Your task is to find every line of the data that holds the string "教養悪口本" and copy it.

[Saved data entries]
──────────

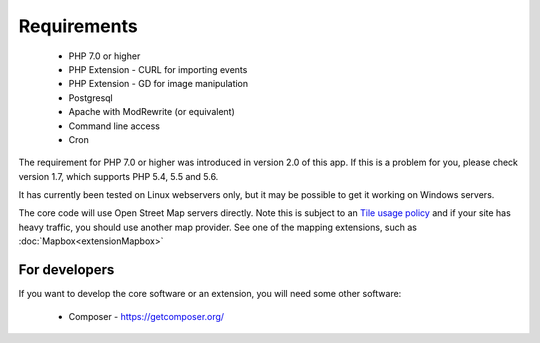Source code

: Requirements
============


  *  PHP 7.0 or higher
  *  PHP Extension - CURL for importing events
  *  PHP Extension - GD for image manipulation
  *  Postgresql
  *  Apache with ModRewrite (or equivalent)
  *  Command line access
  *  Cron

The requirement for PHP 7.0 or higher was introduced in version 2.0 of this app. If this is a problem for you, 
please check version 1.7, which supports PHP 5.4, 5.5 and 5.6.

It has currently been tested on Linux webservers only, but it may be possible 
to get it working on Windows servers.

The core code will use Open Street Map servers directly. 
Note this is subject to an `Tile usage policy <http://wiki.openstreetmap.org/wiki/Tile_usage_policy>`_ 
and if your site has heavy traffic, you should use another map provider. 
See one of the mapping extensions, such as :doc:`Mapbox<extensionMapbox>`

For developers
--------------

If you want to develop the core software or an extension, you will need some other software:

  *  Composer - https://getcomposer.org/
  
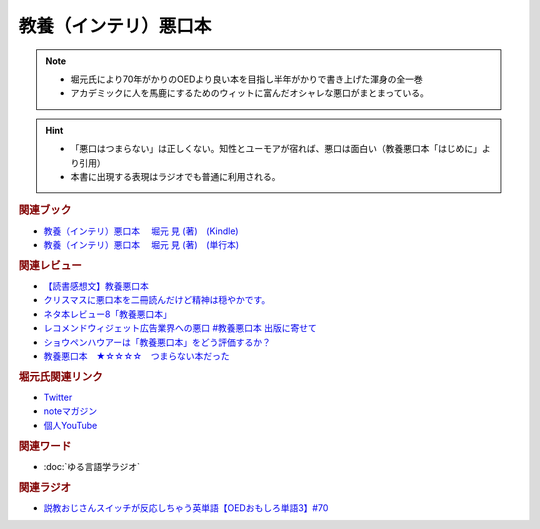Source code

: 教養（インテリ）悪口本
==========================================================
.. note:: 
  * 堀元氏により70年がかりのOEDより良い本を目指し半年がかりで書き上げた渾身の全一巻
  * アカデミックに人を馬鹿にするためのウィットに富んだオシャレな悪口がまとまっている。

.. hint::
  * 「悪口はつまらない」は正しくない。知性とユーモアが宿れば、悪口は面白い（教養悪口本「はじめに」より引用）
  * 本書に出現する表現はラジオでも普通に利用される。

.. rubric:: 関連ブック
* `教養（インテリ）悪口本 　堀元 見 (著)　(Kindle) <https://amzn.to/32DleO2>`_ 
* `教養（インテリ）悪口本 　堀元 見 (著)　(単行本) <https://amzn.to/3Jj42hL>`_ 

.. rubric:: 関連レビュー
* `【読書感想文】教養悪口本 <https://note.com/ryo_saku/n/n2e11039c3a90>`_ 
* `クリスマスに悪口本を二冊読んだけど精神は穏やかです。 <https://note.com/kibno/n/n642ad21a5e1a>`_ 
* `ネタ本レビュー8「教養悪口本」 <https://note.com/useless_magazine/n/n17ec816eb1d4>`_ 
* `レコメンドウィジェット広告業界への悪口 #教養悪口本 出版に寄せて <https://note.com/kazuo_dobashi/n/n869cf8d58247>`_ 
* `ショウペンハウアーは「教養悪口本」をどう評価するか？ <https://note.com/nabe_yusuke/n/nfd2f7eea2797>`_ 
* `教養悪口本　★☆☆☆☆　つまらない本だった　 <https://note.com/kunidai/n/nc20aece8095a>`_ 

.. rubric:: 堀元氏関連リンク
* `Twitter <https://twitter.com/kenhori2>`_ 
* `noteマガジン <https://note.com/kenhori2/m/m125fc4524aca>`_ 
* `個人YouTube <https://www.youtube.com/channel/UCYJ335HO_qLZDr7TywpI0Gg>`_ 

.. rubric:: 関連ワード
* :doc:`ゆる言語学ラジオ` 

.. rubric:: 関連ラジオ
* `説教おじさんスイッチが反応しちゃう英単語【OEDおもしろ単語3】#70`_

.. _説教おじさんスイッチが反応しちゃう英単語【OEDおもしろ単語3】#70: https://www.youtube.com/watch?v=-d742iuB7L0

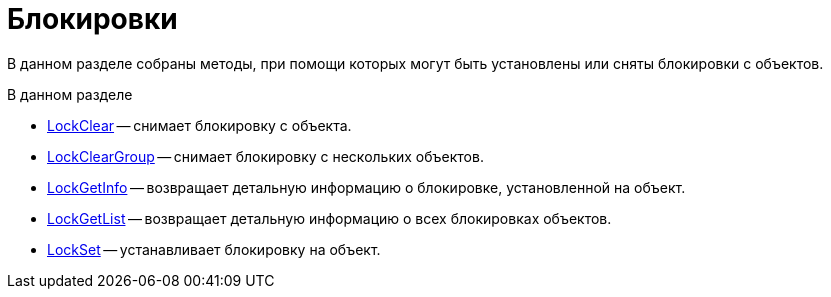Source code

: = Блокировки

В данном разделе собраны методы, при помощи которых могут быть установлены или сняты блокировки с объектов.

.В данном разделе
* xref:DevManualAppendix_WebService_Common_LockClear.adoc[LockClear] -- снимает блокировку с объекта.
* xref:DevManualAppendix_WebService_Common_LockClearGroup.adoc[LockClearGroup] -- снимает блокировку с нескольких объектов.
* xref:DevManualAppendix_WebService_Common_LockGetInfo.adoc[LockGetInfo] -- возвращает детальную информацию о блокировке, установленной на объект.
* xref:DevManualAppendix_WebService_Common_LockGetList.adoc[LockGetList] -- возвращает детальную информацию о всех блокировках объектов.
* xref:DevManualAppendix_WebService_Common_LockSet.adoc[LockSet] -- устанавливает блокировку на объект.
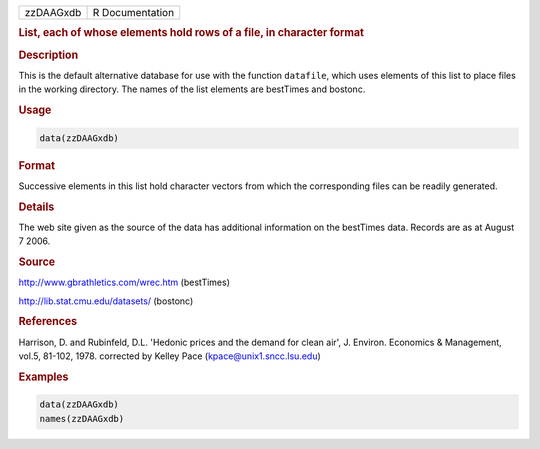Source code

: .. container::

   ========= ===============
   zzDAAGxdb R Documentation
   ========= ===============

   .. rubric:: List, each of whose elements hold rows of a file, in
      character format
      :name: zzDAAGxdb

   .. rubric:: Description
      :name: description

   This is the default alternative database for use with the function
   ``datafile``, which uses elements of this list to place files in the
   working directory. The names of the list elements are bestTimes and
   bostonc.

   .. rubric:: Usage
      :name: usage

   .. code:: R

      data(zzDAAGxdb)

   .. rubric:: Format
      :name: format

   Successive elements in this list hold character vectors from which
   the corresponding files can be readily generated.

   .. rubric:: Details
      :name: details

   The web site given as the source of the data has additional
   information on the bestTimes data. Records are as at August 7 2006.

   .. rubric:: Source
      :name: source

   http://www.gbrathletics.com/wrec.htm (bestTimes)

   http://lib.stat.cmu.edu/datasets/ (bostonc)

   .. rubric:: References
      :name: references

   Harrison, D. and Rubinfeld, D.L. 'Hedonic prices and the demand for
   clean air', J. Environ. Economics & Management, vol.5, 81-102, 1978.
   corrected by Kelley Pace (kpace@unix1.sncc.lsu.edu)

   .. rubric:: Examples
      :name: examples

   .. code:: R

      data(zzDAAGxdb)
      names(zzDAAGxdb)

──────────

▶ [Response to the exercise]:
  * 「悪口はつまらない」は正しくない。知性とユーモアが宿れば、悪口は面白い（教養悪口本「はじめに」より引用）
* `【読書感想文】教養悪口本 <https://note.com/ryo_saku/n/n2e11039c3a90>`_ 
* `ネタ本レビュー8「教養悪口本」 <https://note.com/useless_magazine/n/n17ec816eb1d4>`_ 
* `レコメンドウィジェット広告業界への悪口 #教養悪口本 出版に寄せて <https://note.com/kazuo_dobashi/n/n869cf8d58247>`_ 
* `ショウペンハウアーは「教養悪口本」をどう評価するか？ <https://note.com/nabe_yusuke/n/nfd2f7eea2797>`_ 
* `教養悪口本　★☆☆☆☆　つまらない本だった　 <https://note.com/kunidai/n/nc20aece8095a>`_ 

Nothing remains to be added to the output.